== REQUIRED WORK ==
Return the data in full, exactly as it was written.

╭──

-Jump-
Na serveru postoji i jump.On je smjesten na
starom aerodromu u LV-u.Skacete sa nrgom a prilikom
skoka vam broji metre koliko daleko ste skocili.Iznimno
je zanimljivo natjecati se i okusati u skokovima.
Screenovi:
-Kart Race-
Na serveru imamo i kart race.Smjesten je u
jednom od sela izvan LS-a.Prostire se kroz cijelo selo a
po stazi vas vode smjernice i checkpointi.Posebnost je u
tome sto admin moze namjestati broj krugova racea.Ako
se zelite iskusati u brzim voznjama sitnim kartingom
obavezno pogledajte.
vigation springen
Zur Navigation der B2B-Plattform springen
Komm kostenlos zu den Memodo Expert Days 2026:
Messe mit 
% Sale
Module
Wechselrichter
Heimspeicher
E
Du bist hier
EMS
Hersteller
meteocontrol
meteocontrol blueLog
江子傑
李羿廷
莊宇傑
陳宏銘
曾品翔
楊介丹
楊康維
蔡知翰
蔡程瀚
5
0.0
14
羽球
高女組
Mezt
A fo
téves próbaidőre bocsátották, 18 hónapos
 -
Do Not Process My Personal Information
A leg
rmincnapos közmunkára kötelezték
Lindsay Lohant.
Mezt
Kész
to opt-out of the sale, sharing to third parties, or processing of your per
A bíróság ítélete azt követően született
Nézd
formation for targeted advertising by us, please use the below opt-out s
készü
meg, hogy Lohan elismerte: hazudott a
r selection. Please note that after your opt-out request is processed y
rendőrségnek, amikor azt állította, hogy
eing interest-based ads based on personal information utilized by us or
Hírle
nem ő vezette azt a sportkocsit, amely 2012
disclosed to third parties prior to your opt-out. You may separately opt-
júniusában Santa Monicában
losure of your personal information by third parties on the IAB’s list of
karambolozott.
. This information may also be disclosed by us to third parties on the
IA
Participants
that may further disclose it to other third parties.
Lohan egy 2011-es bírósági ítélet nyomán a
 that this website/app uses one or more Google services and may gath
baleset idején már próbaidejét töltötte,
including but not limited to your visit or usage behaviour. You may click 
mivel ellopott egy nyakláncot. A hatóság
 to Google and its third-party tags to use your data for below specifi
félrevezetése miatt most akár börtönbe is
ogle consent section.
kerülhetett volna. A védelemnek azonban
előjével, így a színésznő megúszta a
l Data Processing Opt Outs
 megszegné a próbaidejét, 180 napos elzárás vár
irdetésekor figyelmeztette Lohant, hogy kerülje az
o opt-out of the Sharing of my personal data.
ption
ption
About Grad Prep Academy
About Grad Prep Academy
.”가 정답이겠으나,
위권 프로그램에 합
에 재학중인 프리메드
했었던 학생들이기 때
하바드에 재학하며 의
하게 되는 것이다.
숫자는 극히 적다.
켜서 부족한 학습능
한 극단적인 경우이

╰──

== WRITTEN RESPONSE ==
-Jump-
Na serveru postoji i jump.On je smjesten na
starom aerodromu u LV-u.Skacete sa nrgom a prilikom
skoka vam broji metre koliko daleko ste skocili.Iznimno
je zanimljivo natjecati se i okusati u skokovima.
Screenovi:
-Kart Race-
Na serveru imamo i kart race.Smjesten je u
jednom od sela izvan LS-a.Prostire se kroz cijelo selo a
po stazi vas vode smjernice i checkpointi.Posebnost je u
tome sto admin moze namjestati broj krugova racea.Ako
se zelite iskusati u brzim voznjama sitnim kartingom
obavezno pogledajte.
vigation springen
Zur Navigation der B2B-Plattform springen
Komm kostenlos zu den Memodo Expert Days 2026:
Messe mit 
% Sale
Module
Wechselrichter
Heimspeicher
E
Du bist hier
EMS
Hersteller
meteocontrol
meteocontrol blueLog
江子傑
李羿廷
莊宇傑
陳宏銘
曾品翔
楊介丹
楊康維
蔡知翰
蔡程瀚
5
0.0
14
羽球
高女組
Mezt
A fo
téves próbaidőre bocsátották, 18 hónapos
 -
Do Not Process My Personal Information
A leg
rmincnapos közmunkára kötelezték
Lindsay Lohant.
Mezt
Kész
to opt-out of the sale, sharing to third parties, or processing of your per
A bíróság ítélete azt követően született
Nézd
formation for targeted advertising by us, please use the below opt-out s
készü
meg, hogy Lohan elismerte: hazudott a
r selection. Please note that after your opt-out request is processed y
rendőrségnek, amikor azt állította, hogy
eing interest-based ads based on personal information utilized by us or
Hírle
nem ő vezette azt a sportkocsit, amely 2012
disclosed to third parties prior to your opt-out. You may separately opt-
júniusában Santa Monicában
losure of your personal information by third parties on the IAB’s list of
karambolozott.
. This information may also be disclosed by us to third parties on the
IA
Participants
that may further disclose it to other third parties.
Lohan egy 2011-es bírósági ítélet nyomán a
 that this website/app uses one or more Google services and may gath
baleset idején már próbaidejét töltötte,
including but not limited to your visit or usage behaviour. You may click 
mivel ellopott egy nyakláncot. A hatóság
 to Google and its third-party tags to use your data for below specifi
félrevezetése miatt most akár börtönbe is
ogle consent section.
kerülhetett volna. A védelemnek azonban
előjével, így a színésznő megúszta a
l Data Processing Opt Outs
 megszegné a próbaidejét, 180 napos elzárás vár
irdetésekor figyelmeztette Lohant, hogy kerülje az
o opt-out of the Sharing of my personal data.
ption
ption
About Grad Prep Academy
About Grad Prep Academy
.”가 정답이겠으나,
위권 프로그램에 합
에 재학중인 프리메드
했었던 학생들이기 때
하바드에 재학하며 의
하게 되는 것이다.
숫자는 극히 적다.
켜서 부족한 학습능
한 극단적인 경우이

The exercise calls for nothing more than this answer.